Series or parallel ?

I’m planning a solar installation on my Motorhome. Thinking I will use, essentially this kit, with perhaps some additional  control options. (Color control). 12 volt system. 
https://www.solar-electric.com/rvkit-025-640w-12v.html

I’m leaning on wiring the two 325 watt panels in parallel for better shade resistance. The 39+ Vmp should be plenty of overhead for the 100/50 MPPT. 
Is there any benefit to running in series (other than wire sizing) that would offset the better performance if one panel is shaded?
Will the MPPT perform more or less efficiently one way or the other ? 

Comments

  • BB.BB. Super Moderators, Administrators Posts: 31,427 admin
    More or less, the Vmp-array voltage should be at least 1.3x battery voltage (15 volt charging * 1.3 = 19.5 volts Vmp-array minimum) for an MPPT type charge controller.

    And, the rough "optimum" (controller losses) is about 2x battery voltage (15 volts * 2 = 30 Volts Vmp-array). That usually works out to be the least losses for the MPPT charge controller... But you are probably comparing 96% vs 97% efficiency--Not a big deal.

    For short runs, running your two panels in parallel is probably best.

    If you had long runs for array (i.e., portable panels 50+ feet from RV/charge controller), then putting the two panels in series would save on wire costs (smaller diameter copper wire because of lower current).

    HOWEVER, you need to look at your ambient temperatures too... Voc (voltage open circuit) rises in cold weather. For places that get very cold, the typical Vmp-array max would be something like 66-70 VDC max (to prevent Voc-very-cold, way below freezing from over volting the controller). Two panels in series--You need to check. These two panels in parallel--Not a problem with Vmp-hot or Voc-cold.

    Make sure you have as little shading as possible--You don't want vent pipes, roof rack hardware, A/C unit casting shadows on the panels (or as little as possible). Even a relatively small shadow on a solar electric panel can kill output by 50% (or up to 100%) very easily.

    If you will be winter camping, being able to tilt the panels can significantly increase your harvest in winter months (vs flat mounting)--Especially the farther north you go.

    You can use a simple solar calculator (hours of sun per day... Over 3 hours of sun per day, not bad; Less than 2 hours per day, almost not worth solar.

## EXERCISE OBJECTIVE
Can you continue the forum thread about wiring motorhome solar panels in series or parallel, picking up right after its last sentence?

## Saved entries
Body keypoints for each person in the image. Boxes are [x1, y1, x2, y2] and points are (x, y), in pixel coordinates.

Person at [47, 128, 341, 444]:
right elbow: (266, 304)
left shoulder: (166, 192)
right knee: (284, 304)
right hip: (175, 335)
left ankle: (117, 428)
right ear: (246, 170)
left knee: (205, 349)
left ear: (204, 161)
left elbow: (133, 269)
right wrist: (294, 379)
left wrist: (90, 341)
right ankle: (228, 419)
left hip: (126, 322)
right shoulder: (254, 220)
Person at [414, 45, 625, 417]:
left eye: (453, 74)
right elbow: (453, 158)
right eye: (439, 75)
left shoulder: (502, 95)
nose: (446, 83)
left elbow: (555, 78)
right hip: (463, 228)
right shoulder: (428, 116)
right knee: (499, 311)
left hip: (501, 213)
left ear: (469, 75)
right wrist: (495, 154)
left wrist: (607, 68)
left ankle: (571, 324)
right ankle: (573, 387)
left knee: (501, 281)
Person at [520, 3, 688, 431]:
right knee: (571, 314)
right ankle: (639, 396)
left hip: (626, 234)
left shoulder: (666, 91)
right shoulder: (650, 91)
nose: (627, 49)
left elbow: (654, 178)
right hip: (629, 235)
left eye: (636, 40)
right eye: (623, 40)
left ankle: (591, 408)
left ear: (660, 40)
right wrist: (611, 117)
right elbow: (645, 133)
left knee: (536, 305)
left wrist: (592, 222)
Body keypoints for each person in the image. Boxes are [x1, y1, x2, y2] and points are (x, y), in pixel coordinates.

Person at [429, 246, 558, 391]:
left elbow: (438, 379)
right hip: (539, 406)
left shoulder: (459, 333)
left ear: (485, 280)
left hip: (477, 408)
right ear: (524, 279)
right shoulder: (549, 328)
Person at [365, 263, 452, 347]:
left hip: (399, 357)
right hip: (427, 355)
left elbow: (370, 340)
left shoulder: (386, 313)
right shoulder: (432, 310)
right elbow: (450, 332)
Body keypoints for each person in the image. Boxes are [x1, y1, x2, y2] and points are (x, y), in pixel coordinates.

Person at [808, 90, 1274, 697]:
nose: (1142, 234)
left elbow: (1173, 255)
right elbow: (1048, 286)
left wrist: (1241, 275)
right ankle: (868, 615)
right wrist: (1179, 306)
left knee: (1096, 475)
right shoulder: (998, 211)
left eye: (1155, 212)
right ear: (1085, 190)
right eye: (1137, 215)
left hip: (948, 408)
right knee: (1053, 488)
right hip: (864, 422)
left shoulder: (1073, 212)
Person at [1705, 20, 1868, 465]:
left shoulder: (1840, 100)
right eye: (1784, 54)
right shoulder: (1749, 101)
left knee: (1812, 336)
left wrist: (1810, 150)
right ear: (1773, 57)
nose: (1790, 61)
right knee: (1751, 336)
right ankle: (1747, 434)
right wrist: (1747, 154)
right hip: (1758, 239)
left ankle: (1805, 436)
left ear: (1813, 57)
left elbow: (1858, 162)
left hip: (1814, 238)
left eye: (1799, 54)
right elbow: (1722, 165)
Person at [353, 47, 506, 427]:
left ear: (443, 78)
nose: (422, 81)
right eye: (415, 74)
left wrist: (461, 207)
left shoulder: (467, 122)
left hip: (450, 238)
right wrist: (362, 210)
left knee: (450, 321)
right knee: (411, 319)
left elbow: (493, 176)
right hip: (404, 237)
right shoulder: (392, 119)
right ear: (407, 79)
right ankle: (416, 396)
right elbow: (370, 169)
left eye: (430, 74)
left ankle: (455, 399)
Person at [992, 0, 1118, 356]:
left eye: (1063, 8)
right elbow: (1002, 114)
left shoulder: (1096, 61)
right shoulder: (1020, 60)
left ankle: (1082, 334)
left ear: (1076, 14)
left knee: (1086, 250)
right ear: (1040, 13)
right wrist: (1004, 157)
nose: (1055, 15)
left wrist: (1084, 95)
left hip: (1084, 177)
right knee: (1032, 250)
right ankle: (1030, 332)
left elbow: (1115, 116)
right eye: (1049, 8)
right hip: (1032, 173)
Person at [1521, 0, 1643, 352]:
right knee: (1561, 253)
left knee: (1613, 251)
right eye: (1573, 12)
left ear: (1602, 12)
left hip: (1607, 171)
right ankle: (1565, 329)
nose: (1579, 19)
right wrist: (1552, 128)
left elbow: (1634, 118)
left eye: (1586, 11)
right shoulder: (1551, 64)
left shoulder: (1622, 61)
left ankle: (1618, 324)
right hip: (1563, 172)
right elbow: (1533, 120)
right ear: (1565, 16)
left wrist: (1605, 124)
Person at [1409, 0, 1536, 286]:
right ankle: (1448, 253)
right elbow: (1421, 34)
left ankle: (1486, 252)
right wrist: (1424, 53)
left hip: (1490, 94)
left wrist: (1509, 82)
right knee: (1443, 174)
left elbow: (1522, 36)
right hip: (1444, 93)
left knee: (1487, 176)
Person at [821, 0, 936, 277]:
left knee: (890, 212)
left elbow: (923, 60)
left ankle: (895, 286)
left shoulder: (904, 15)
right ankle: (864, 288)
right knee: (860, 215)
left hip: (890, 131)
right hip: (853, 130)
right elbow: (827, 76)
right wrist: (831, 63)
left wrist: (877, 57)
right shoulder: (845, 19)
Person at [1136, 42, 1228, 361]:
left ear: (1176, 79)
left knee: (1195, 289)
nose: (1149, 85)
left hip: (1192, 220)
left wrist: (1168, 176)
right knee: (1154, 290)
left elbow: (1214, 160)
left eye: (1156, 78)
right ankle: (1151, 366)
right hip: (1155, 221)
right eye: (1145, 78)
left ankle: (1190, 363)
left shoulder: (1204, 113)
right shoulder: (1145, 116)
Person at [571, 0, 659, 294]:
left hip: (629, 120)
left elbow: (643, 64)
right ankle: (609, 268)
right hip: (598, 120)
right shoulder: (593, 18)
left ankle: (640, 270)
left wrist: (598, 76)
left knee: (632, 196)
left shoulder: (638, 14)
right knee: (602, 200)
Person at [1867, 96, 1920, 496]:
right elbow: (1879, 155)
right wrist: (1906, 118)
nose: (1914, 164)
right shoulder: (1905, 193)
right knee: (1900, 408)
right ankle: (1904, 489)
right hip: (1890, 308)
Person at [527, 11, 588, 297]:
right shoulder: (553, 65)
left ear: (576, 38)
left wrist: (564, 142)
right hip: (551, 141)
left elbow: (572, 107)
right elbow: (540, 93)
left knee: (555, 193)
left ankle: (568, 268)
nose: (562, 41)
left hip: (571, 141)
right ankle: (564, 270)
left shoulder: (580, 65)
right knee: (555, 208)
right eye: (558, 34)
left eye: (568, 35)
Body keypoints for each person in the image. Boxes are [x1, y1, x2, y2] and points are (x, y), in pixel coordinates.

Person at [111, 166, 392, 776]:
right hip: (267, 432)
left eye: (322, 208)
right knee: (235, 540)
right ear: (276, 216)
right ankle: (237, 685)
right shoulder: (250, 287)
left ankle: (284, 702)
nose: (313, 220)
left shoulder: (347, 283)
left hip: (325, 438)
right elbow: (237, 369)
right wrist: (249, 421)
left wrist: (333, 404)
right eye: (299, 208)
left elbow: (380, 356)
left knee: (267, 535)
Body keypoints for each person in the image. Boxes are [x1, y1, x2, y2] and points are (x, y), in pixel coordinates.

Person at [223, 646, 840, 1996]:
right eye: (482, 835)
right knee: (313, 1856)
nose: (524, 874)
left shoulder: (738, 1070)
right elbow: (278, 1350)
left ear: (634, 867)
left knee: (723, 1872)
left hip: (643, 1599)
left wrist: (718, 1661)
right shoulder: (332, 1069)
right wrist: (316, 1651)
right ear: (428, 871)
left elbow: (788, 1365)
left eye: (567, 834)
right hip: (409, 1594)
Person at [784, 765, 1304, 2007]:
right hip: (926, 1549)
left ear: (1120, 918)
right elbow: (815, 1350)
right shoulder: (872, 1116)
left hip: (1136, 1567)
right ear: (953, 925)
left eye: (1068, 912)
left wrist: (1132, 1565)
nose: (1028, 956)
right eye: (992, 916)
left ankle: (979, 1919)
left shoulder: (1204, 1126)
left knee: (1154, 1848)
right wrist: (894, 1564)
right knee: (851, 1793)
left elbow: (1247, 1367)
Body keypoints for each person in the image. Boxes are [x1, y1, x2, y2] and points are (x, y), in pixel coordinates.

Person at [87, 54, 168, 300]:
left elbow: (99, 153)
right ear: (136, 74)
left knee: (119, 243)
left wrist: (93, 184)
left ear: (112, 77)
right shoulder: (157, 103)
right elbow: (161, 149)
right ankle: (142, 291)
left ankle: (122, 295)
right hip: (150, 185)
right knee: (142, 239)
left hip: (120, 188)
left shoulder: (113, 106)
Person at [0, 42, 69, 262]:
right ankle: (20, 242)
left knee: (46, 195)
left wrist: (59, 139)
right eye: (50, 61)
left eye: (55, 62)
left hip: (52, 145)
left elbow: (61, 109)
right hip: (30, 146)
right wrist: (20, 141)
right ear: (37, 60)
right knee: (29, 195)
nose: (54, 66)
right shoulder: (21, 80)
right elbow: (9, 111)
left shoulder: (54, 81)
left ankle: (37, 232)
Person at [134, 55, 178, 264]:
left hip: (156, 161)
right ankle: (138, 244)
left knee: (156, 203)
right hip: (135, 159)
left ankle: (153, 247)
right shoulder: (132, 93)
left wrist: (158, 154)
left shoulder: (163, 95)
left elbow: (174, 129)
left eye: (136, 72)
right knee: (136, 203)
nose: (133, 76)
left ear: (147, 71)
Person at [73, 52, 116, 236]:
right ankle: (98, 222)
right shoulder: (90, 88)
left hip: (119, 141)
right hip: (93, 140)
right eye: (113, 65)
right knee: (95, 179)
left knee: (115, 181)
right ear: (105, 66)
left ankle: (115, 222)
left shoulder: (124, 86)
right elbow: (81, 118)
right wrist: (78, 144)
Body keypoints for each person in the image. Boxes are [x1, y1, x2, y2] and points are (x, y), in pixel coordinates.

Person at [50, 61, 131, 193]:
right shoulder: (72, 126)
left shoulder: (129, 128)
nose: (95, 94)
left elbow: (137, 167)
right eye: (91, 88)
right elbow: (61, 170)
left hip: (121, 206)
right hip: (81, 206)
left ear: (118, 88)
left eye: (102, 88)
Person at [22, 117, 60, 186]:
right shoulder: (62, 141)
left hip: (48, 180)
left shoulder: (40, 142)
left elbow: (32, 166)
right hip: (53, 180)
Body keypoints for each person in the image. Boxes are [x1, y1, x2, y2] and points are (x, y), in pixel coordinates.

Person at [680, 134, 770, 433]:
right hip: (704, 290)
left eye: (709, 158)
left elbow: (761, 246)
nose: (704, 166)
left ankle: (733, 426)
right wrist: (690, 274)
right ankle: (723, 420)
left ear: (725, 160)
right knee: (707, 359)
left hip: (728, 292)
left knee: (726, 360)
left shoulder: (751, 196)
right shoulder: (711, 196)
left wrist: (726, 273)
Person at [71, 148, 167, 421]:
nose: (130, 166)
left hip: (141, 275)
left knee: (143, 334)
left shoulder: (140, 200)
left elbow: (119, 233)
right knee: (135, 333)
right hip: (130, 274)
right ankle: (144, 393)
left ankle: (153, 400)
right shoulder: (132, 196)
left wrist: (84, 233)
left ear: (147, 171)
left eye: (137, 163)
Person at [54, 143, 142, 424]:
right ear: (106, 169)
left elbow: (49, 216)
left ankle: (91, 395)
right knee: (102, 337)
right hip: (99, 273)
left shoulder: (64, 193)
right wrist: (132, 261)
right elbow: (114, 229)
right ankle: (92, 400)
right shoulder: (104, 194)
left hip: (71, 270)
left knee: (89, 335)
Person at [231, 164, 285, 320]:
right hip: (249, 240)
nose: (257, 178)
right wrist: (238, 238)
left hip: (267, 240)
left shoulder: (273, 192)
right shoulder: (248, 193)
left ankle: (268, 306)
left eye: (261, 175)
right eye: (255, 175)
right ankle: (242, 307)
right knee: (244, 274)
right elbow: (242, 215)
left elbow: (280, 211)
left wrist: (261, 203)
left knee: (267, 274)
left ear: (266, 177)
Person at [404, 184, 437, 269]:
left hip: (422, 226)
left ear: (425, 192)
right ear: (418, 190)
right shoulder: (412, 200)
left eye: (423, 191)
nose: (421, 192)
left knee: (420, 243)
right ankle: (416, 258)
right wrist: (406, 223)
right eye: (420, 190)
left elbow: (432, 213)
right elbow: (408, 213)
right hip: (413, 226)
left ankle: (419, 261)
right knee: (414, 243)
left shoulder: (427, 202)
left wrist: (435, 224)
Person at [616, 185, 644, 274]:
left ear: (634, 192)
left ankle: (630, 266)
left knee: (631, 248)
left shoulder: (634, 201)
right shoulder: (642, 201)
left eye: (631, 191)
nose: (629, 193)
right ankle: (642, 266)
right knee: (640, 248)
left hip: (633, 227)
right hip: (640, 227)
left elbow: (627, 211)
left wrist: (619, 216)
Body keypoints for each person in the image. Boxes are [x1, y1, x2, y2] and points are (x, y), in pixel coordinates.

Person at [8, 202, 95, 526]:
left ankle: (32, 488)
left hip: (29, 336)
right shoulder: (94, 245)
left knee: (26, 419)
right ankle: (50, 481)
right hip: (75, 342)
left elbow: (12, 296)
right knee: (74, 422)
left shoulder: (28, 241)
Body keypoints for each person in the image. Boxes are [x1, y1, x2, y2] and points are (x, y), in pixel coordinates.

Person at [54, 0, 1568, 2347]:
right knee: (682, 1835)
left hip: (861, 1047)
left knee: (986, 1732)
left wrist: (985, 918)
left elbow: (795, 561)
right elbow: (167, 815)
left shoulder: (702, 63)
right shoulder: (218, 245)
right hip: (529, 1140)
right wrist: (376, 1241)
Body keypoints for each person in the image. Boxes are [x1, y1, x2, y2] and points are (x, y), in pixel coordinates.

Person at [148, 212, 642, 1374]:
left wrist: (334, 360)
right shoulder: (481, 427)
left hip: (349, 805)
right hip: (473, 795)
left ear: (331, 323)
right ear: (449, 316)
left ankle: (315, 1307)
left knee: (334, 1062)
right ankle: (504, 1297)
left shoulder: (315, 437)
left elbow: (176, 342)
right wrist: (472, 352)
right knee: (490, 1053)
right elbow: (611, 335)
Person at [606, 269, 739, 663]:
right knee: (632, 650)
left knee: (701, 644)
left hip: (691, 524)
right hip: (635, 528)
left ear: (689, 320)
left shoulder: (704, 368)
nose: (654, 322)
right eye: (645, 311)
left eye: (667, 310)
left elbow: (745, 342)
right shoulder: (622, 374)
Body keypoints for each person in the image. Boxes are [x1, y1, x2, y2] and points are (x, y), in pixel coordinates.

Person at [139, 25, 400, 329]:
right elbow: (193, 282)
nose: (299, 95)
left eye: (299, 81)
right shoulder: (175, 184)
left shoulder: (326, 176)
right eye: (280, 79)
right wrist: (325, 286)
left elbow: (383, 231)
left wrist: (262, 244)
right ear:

## RESULT OF THIS EXERCISE
    http://www.solarelectricityhandbook.com/solar-irradiance.html

    Fresno
    Average Solar Insolation figures

    Measured in kWh/m2/day onto a horizontal surface:

    JanFebMarAprMayJun
    2.42
     
    3.48
     
    5.03
     
    6.51
     
    7.64
     
    8.30
     
    JulAugSepOctNovDec
    8.00
     
    7.27
     
    5.89
     
    4.45
     
    2.96
     
    2.28
     

    Vs tilted for winter harvest:

    Fresno
    Average Solar Insolation figures

    Measured in kWh/m2/day onto a solar panel set at a 38° angle (from vertical or 52 degrees from horizontal):
    (Optimal winter settings)

    JanFebMarAprMayJun
    4.00
     
    4.98
     
    6.02
     
    6.22
     
    6.11
     
    6.09
     
    JulAugSepOctNovDec
    6.10
     
    6.44
     
    6.58
     
    6.31
     
    4.93
     
    4.08
     

    Tilting racks add weight, and have to be structurally sound--You don't want the panels blowing off when traveling.

    -Bill
    Near San Francisco California: 3.5kWatt Grid Tied Solar power system+small backup genset
  • TextroutTextrout Registered Users Posts: 5 ✭✭
    I'm probably a month too late, but If you were to run two separate pairs of wire, one for each panel, you would eliminate the shading issues by half, meaning one won't affect the other.  This increases redundancy in case you have a fault in one of your panels. You have to combine them near the Charge controller I(with the "big baby box"?  There is a lot I don't know, like how to put diodes in the circuit, but fairly sure of the above.